_Aim of the task_
Only the pictures should be dropped; copy the rest of the entries exactly.

Dataset items
____________________
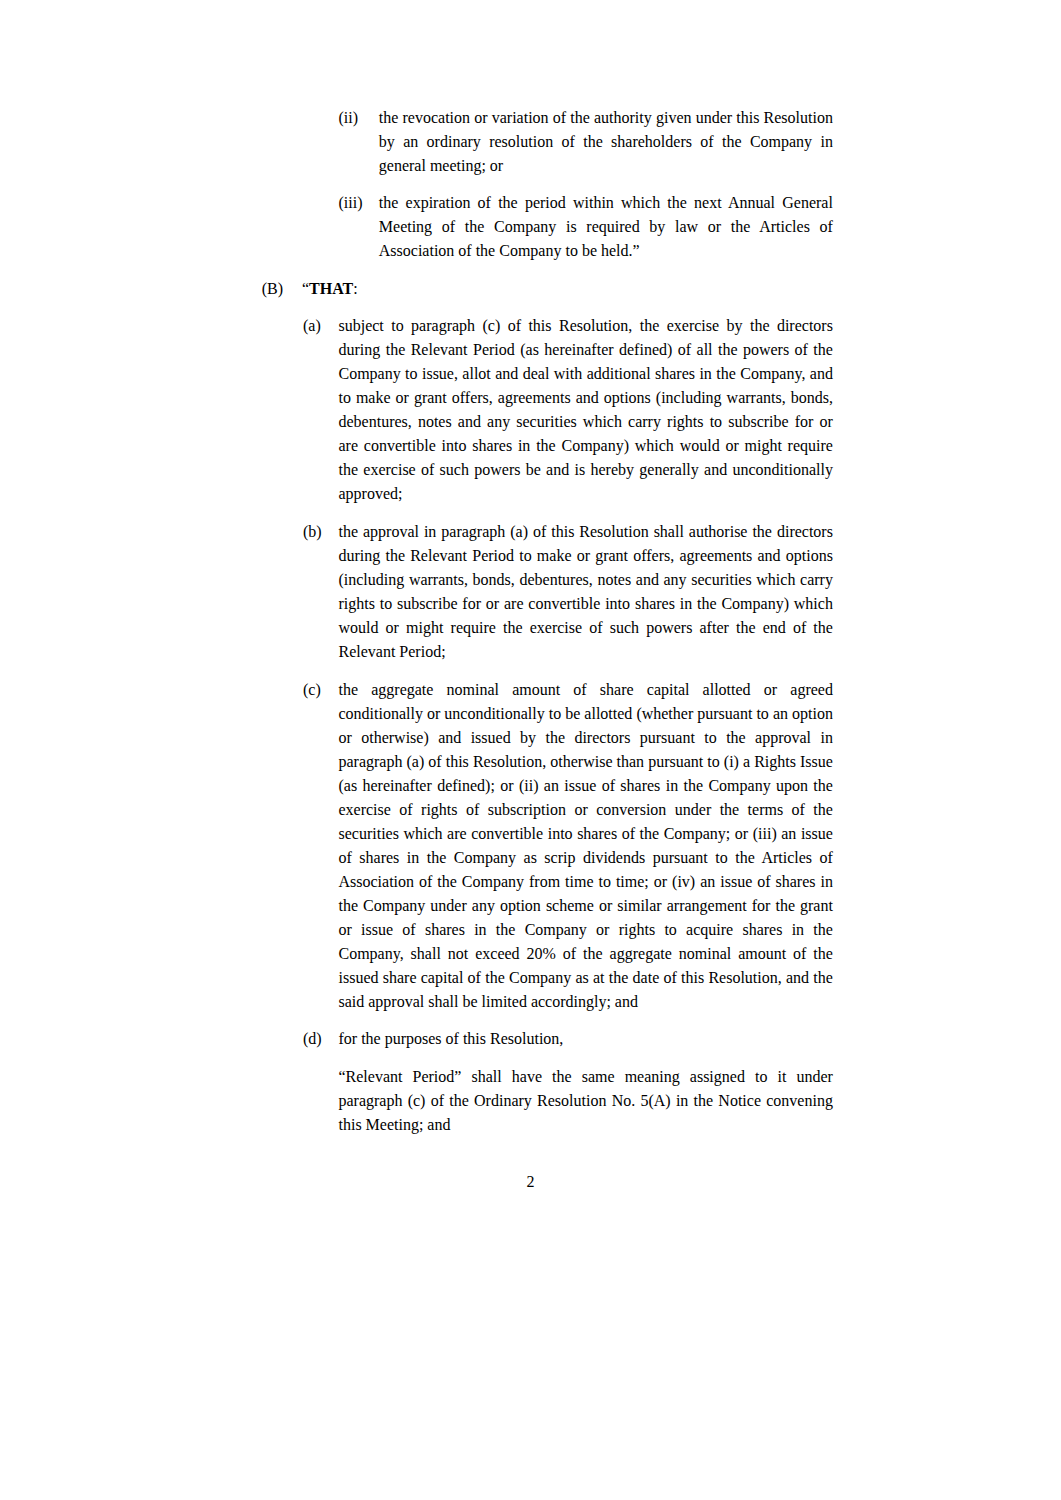(ii)
the revocation or variation of the authority given under this Resolution by an ordinary resolution of the shareholders of the Company in general meeting; or
(iii)
the expiration of the period within which the next Annual General Meeting of the Company is required by law or the Articles of Association of the Company to be held.”
(B)
“THAT:
(a)
subject to paragraph (c) of this Resolution, the exercise by the directors during the Relevant Period (as hereinafter defined) of all the powers of the Company to issue, allot and deal with additional shares in the Company, and to make or grant offers, agreements and options (including warrants, bonds, debentures, notes and any securities which carry rights to subscribe for or are convertible into shares in the Company) which would or might require the exercise of such powers be and is hereby generally and unconditionally approved;
(b)
the approval in paragraph (a) of this Resolution shall authorise the directors during the Relevant Period to make or grant offers, agreements and options (including warrants, bonds, debentures, notes and any securities which carry rights to subscribe for or are convertible into shares in the Company) which would or might require the exercise of such powers after the end of the Relevant Period;
(c)
the aggregate nominal amount of share capital allotted or agreed conditionally or unconditionally to be allotted (whether pursuant to an option or otherwise) and issued by the directors pursuant to the approval in paragraph (a) of this Resolution, otherwise than pursuant to (i) a Rights Issue (as hereinafter defined); or (ii) an issue of shares in the Company upon the exercise of rights of subscription or conversion under the terms of the securities which are convertible into shares of the Company; or (iii) an issue of shares in the Company as scrip dividends pursuant to the Articles of Association of the Company from time to time; or (iv) an issue of shares in the Company under any option scheme or similar arrangement for the grant or issue of shares in the Company or rights to acquire shares in the Company, shall not exceed 20% of the aggregate nominal amount of the issued share capital of the Company as at the date of this Resolution, and the said approval shall be limited accordingly; and
(d)
for the purposes of this Resolution,
“Relevant Period” shall have the same meaning assigned to it under paragraph (c) of the Ordinary Resolution No. 5(A) in the Notice convening this Meeting; and
2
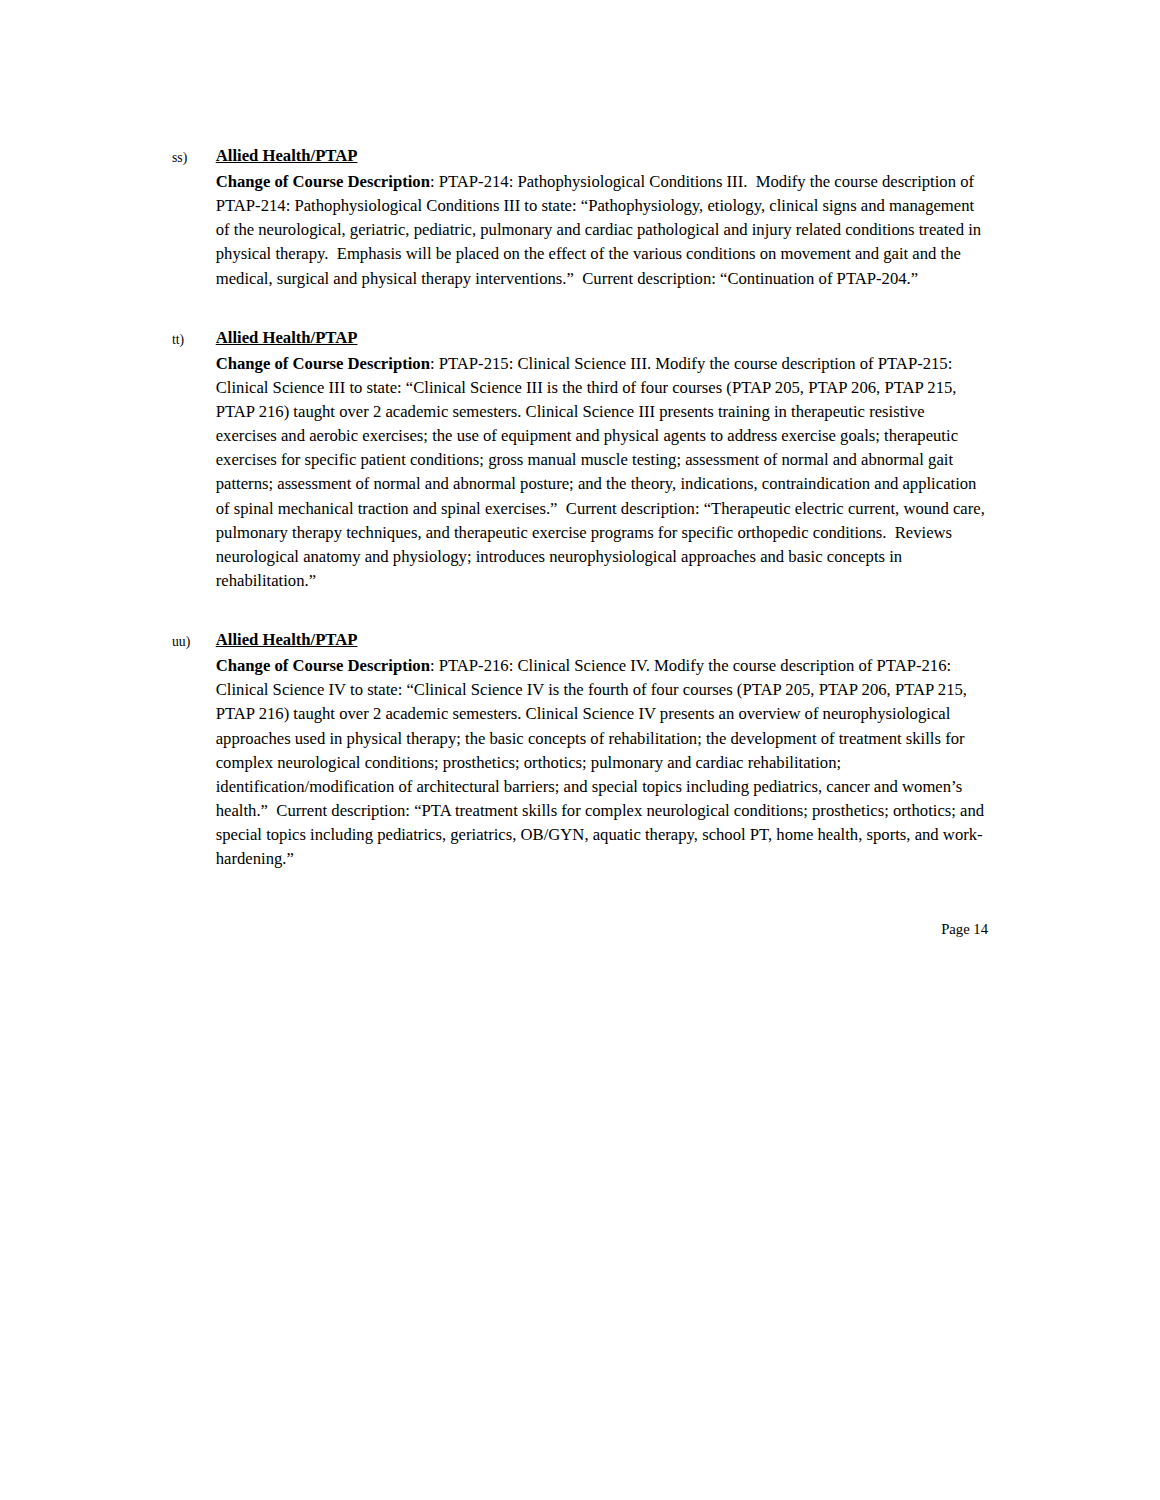ss)
Allied Health/PTAP
Change of Course Description: PTAP-214: Pathophysiological Conditions III. Modify the course description of PTAP-214: Pathophysiological Conditions III to state: “Pathophysiology, etiology, clinical signs and management of the neurological, geriatric, pediatric, pulmonary and cardiac pathological and injury related conditions treated in physical therapy. Emphasis will be placed on the effect of the various conditions on movement and gait and the medical, surgical and physical therapy interventions.” Current description: “Continuation of PTAP-204.”
tt)
Allied Health/PTAP
Change of Course Description: PTAP-215: Clinical Science III. Modify the course description of PTAP-215: Clinical Science III to state: “Clinical Science III is the third of four courses (PTAP 205, PTAP 206, PTAP 215, PTAP 216) taught over 2 academic semesters. Clinical Science III presents training in therapeutic resistive exercises and aerobic exercises; the use of equipment and physical agents to address exercise goals; therapeutic exercises for specific patient conditions; gross manual muscle testing; assessment of normal and abnormal gait patterns; assessment of normal and abnormal posture; and the theory, indications, contraindication and application of spinal mechanical traction and spinal exercises.” Current description: “Therapeutic electric current, wound care, pulmonary therapy techniques, and therapeutic exercise programs for specific orthopedic conditions. Reviews neurological anatomy and physiology; introduces neurophysiological approaches and basic concepts in rehabilitation.”
uu)
Allied Health/PTAP
Change of Course Description: PTAP-216: Clinical Science IV. Modify the course description of PTAP-216: Clinical Science IV to state: “Clinical Science IV is the fourth of four courses (PTAP 205, PTAP 206, PTAP 215, PTAP 216) taught over 2 academic semesters. Clinical Science IV presents an overview of neurophysiological approaches used in physical therapy; the basic concepts of rehabilitation; the development of treatment skills for complex neurological conditions; prosthetics; orthotics; pulmonary and cardiac rehabilitation; identification/modification of architectural barriers; and special topics including pediatrics, cancer and women’s health.” Current description: “PTA treatment skills for complex neurological conditions; prosthetics; orthotics; and special topics including pediatrics, geriatrics, OB/GYN, aquatic therapy, school PT, home health, sports, and work-hardening.”
Page 14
____________________
_The answer_
(ii)
the revocation or variation of the authority given under this Resolution by an ordinary resolution of the shareholders of the Company in general meeting; or
(iii)
the expiration of the period within which the next Annual General Meeting of the Company is required by law or the Articles of Association of the Company to be held.”
(B)
“THAT:
(a)
subject to paragraph (c) of this Resolution, the exercise by the directors during the Relevant Period (as hereinafter defined) of all the powers of the Company to issue, allot and deal with additional shares in the Company, and to make or grant offers, agreements and options (including warrants, bonds, debentures, notes and any securities which carry rights to subscribe for or are convertible into shares in the Company) which would or might require the exercise of such powers be and is hereby generally and unconditionally approved;
(b)
the approval in paragraph (a) of this Resolution shall authorise the directors during the Relevant Period to make or grant offers, agreements and options (including warrants, bonds, debentures, notes and any securities which carry rights to subscribe for or are convertible into shares in the Company) which would or might require the exercise of such powers after the end of the Relevant Period;
(c)
the aggregate nominal amount of share capital allotted or agreed conditionally or unconditionally to be allotted (whether pursuant to an option or otherwise) and issued by the directors pursuant to the approval in paragraph (a) of this Resolution, otherwise than pursuant to (i) a Rights Issue (as hereinafter defined); or (ii) an issue of shares in the Company upon the exercise of rights of subscription or conversion under the terms of the securities which are convertible into shares of the Company; or (iii) an issue of shares in the Company as scrip dividends pursuant to the Articles of Association of the Company from time to time; or (iv) an issue of shares in the Company under any option scheme or similar arrangement for the grant or issue of shares in the Company or rights to acquire shares in the Company, shall not exceed 20% of the aggregate nominal amount of the issued share capital of the Company as at the date of this Resolution, and the said approval shall be limited accordingly; and
(d)
for the purposes of this Resolution,
“Relevant Period” shall have the same meaning assigned to it under paragraph (c) of the Ordinary Resolution No. 5(A) in the Notice convening this Meeting; and
2
ss)
Allied Health/PTAP
Change of Course Description: PTAP-214: Pathophysiological Conditions III. Modify the course description of PTAP-214: Pathophysiological Conditions III to state: “Pathophysiology, etiology, clinical signs and management of the neurological, geriatric, pediatric, pulmonary and cardiac pathological and injury related conditions treated in physical therapy. Emphasis will be placed on the effect of the various conditions on movement and gait and the medical, surgical and physical therapy interventions.” Current description: “Continuation of PTAP-204.”
tt)
Allied Health/PTAP
Change of Course Description: PTAP-215: Clinical Science III. Modify the course description of PTAP-215: Clinical Science III to state: “Clinical Science III is the third of four courses (PTAP 205, PTAP 206, PTAP 215, PTAP 216) taught over 2 academic semesters. Clinical Science III presents training in therapeutic resistive exercises and aerobic exercises; the use of equipment and physical agents to address exercise goals; therapeutic exercises for specific patient conditions; gross manual muscle testing; assessment of normal and abnormal gait patterns; assessment of normal and abnormal posture; and the theory, indications, contraindication and application of spinal mechanical traction and spinal exercises.” Current description: “Therapeutic electric current, wound care, pulmonary therapy techniques, and therapeutic exercise programs for specific orthopedic conditions. Reviews neurological anatomy and physiology; introduces neurophysiological approaches and basic concepts in rehabilitation.”
uu)
Allied Health/PTAP
Change of Course Description: PTAP-216: Clinical Science IV. Modify the course description of PTAP-216: Clinical Science IV to state: “Clinical Science IV is the fourth of four courses (PTAP 205, PTAP 206, PTAP 215, PTAP 216) taught over 2 academic semesters. Clinical Science IV presents an overview of neurophysiological approaches used in physical therapy; the basic concepts of rehabilitation; the development of treatment skills for complex neurological conditions; prosthetics; orthotics; pulmonary and cardiac rehabilitation; identification/modification of architectural barriers; and special topics including pediatrics, cancer and women’s health.” Current description: “PTA treatment skills for complex neurological conditions; prosthetics; orthotics; and special topics including pediatrics, geriatrics, OB/GYN, aquatic therapy, school PT, home health, sports, and work-hardening.”
Page 14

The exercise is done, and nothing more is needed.